NAVIGATING WITHOUT A COMPASS – Assessment of draft Polish RRP released in February 2021

The flaws of the RRP are a manifestation of structural problems of Polish economic policy, while its strengths stem from the framework provided by the EC. Rather than treating the Plan as yet another, not entirely successful transfer of governance mechanisms from Brussels to Warsaw, it is better to draw conclusions from the last six months and focus not only on recovery of the economy, but also on strengthening the state’s capacity in pursuing a well thought-out development policy.



The draft RRP was developed under enormous time pressure during a period of unprecedented social and economic crisis. The preparation of such a comprehensive program of reforms coupled with a large-scale investment package would be a substantial organisational challenge for public administration in any circumstances. Therefore, both the strategic shortcomings and deficiencies at the level of individual investment projects understandable. However, it would be a mistake to accept these weaknesses as the inevitable result of a lack of adequate resources during the pandemic, especially since over the last several months the government has had the opportunity to draw on the detailed guidance from the European Commission, use the Ministry’s vast expertise in designing the frameworks for EU funds disbursement, and reach out for the support to stakeholders representing local governments, business and the civil society.

The weaknesses of the RRP should be regarded as symptoms of structural problems of policymaking in Poland that have become exposed during the crisis. They include:

  • systemic neglect – and in the case of green transition, outright suppression – of the impact of global megatrends (climate, digital, demographic, economic) on the country’s development prospects,
  • a reactive approach to reforms that are associated with initial adjustment costs, but eventually strengthen Poland’s long-term potential,
  • focus on subsidies – in particular, those financed from the EU funds – while neglecting the role that private capital should play in the achievement of the strategic goals of public policy,
  • engagement of stakeholders only in late stages of the policymaking process; this refers in particular to representatives of the key sectors targeted by RRP such as telecommunications, energy, healthcare. The preparations of the RRP’ relied almost exclusively on the administration’s own resources,
  • underinvestment in the analytical capacities of the public, private and non-governmental sectors, which could assist the public administration in strategic and operational decisions. The government’s lack of awareness of this deficit is further emphasised by the lack of relevant investments in the RRP.

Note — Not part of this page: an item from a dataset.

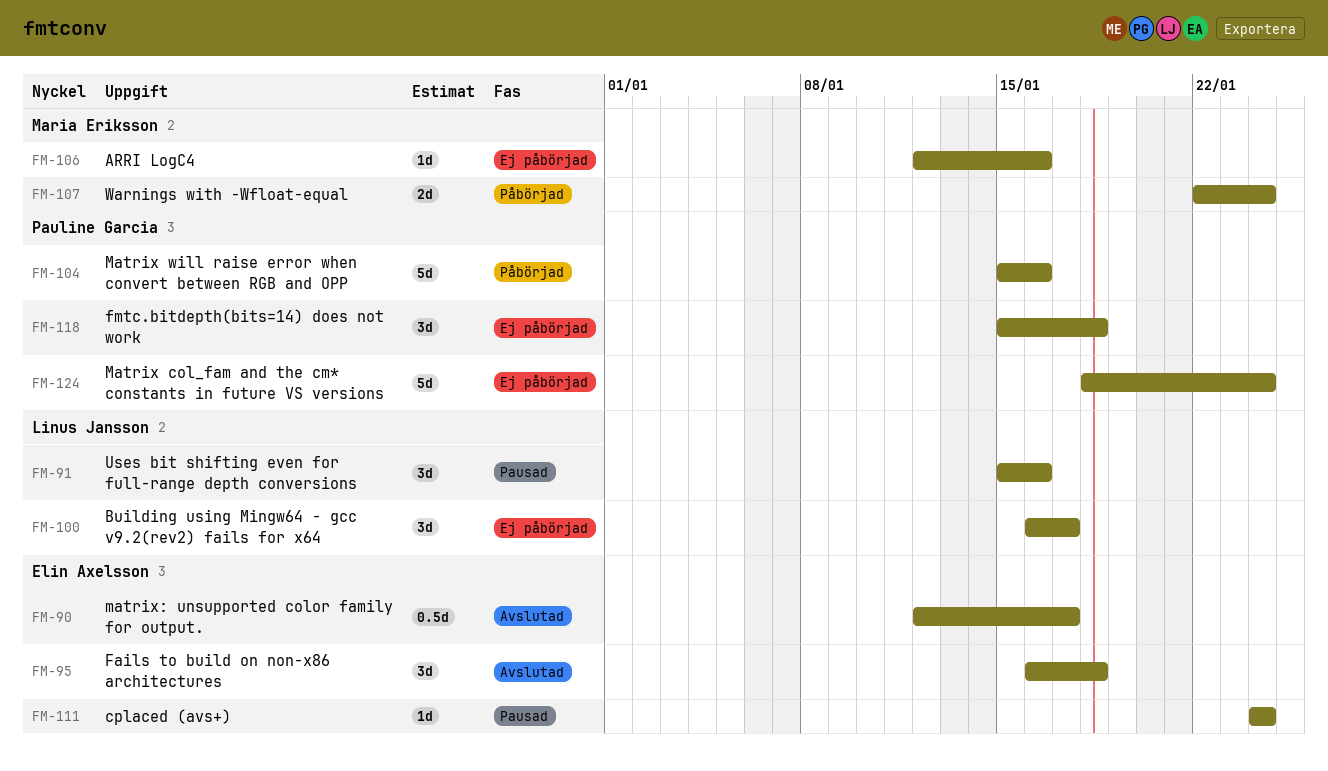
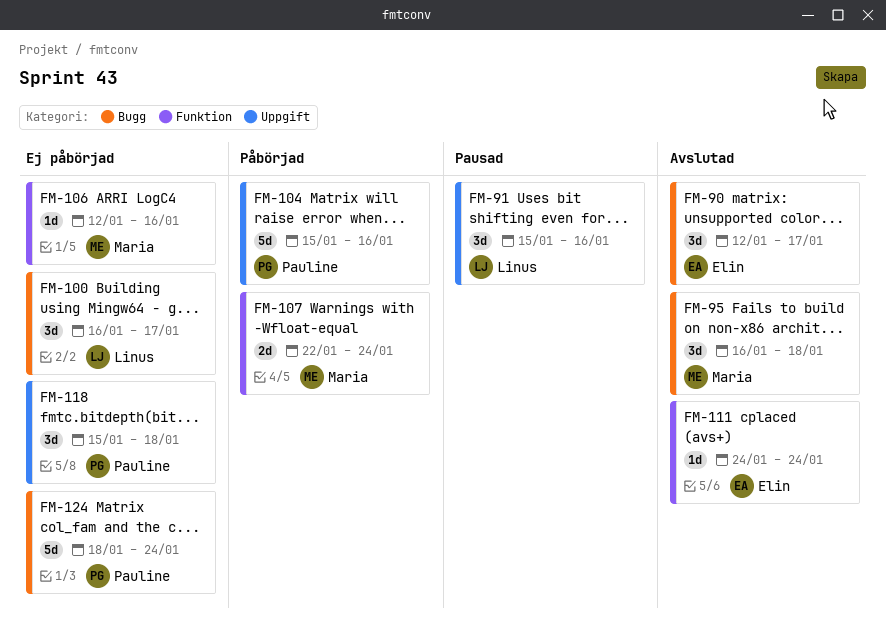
FM-90, estimate: 0.5d -> 3d
FM-95, owner: Elin Axelsson -> Maria Eriksson
FM-111, status: Pausad -> Avslutad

Conversely, the strengths of RRP stem mainly from the implementation of the framework provided by the European Commission, which underlined the importance of structural reforms and of monitoring of the impacts of investments on the achievement of long-term development goals. However, rather than treating the Plan as yet another partial and not entirely successful transfer of the policy governance framework from Brussels to Warsaw, it is better to draw conclusions from the last six months and focus not only on recovery of the economy but also on strengthening the state’s capacity in pursuing a well-thought-out development policy. Revision and implementation of the RRP provide a good foundation, but to fulfil this role, changes to the RRP must include:

  • adding provisions on the development of a new generation of strategic documents that address the challenges of the 2020s and prepare the Polish economy for long-term transformational processes, in particular in the area of decarbonisation and digitalisation of the economy. These should include not only drafting of the documents themselves, but also developing analytical capacity in key areas (such as better understanding of the implications of building a zero-carbon economy, the introduction of new business models based on digital technologies for the labour market and competitiveness of the economy) and strengthening cooperation between the public administration, the private sector and the expert community,
  • urgent preparation of a plan to use the loan component from the Recovery and Resilience Facility, including a revision of the list of investments currently slated for grant support in the RRP with a view to potentially changing the financing instrument from grant to loan,
  • revision of the reform plan to ensure the RRP has transformative potential, supports investment processes with real institutional changes, which should be laid out in detail and have clear implementation schedules, and includes reforms aimed at improving the business environment and efficiency of the justice system, and strengthening of the rule of law,
  • adding a list of cross-sectoral indicators focused on the results of interventions, and revision of the list of investments and allocations assigned to them, taking into consideration their impact on the achievement of these indicators,
  • an analysis of complementarity of the planned measures with other instruments of public intervention, including in particular the Multiannual Financial Framework,
  • a provision on including representatives of local authorities, private sector and civil society in the Monitoring Committee for the implementation of reforms and investments envisaged by the RRP.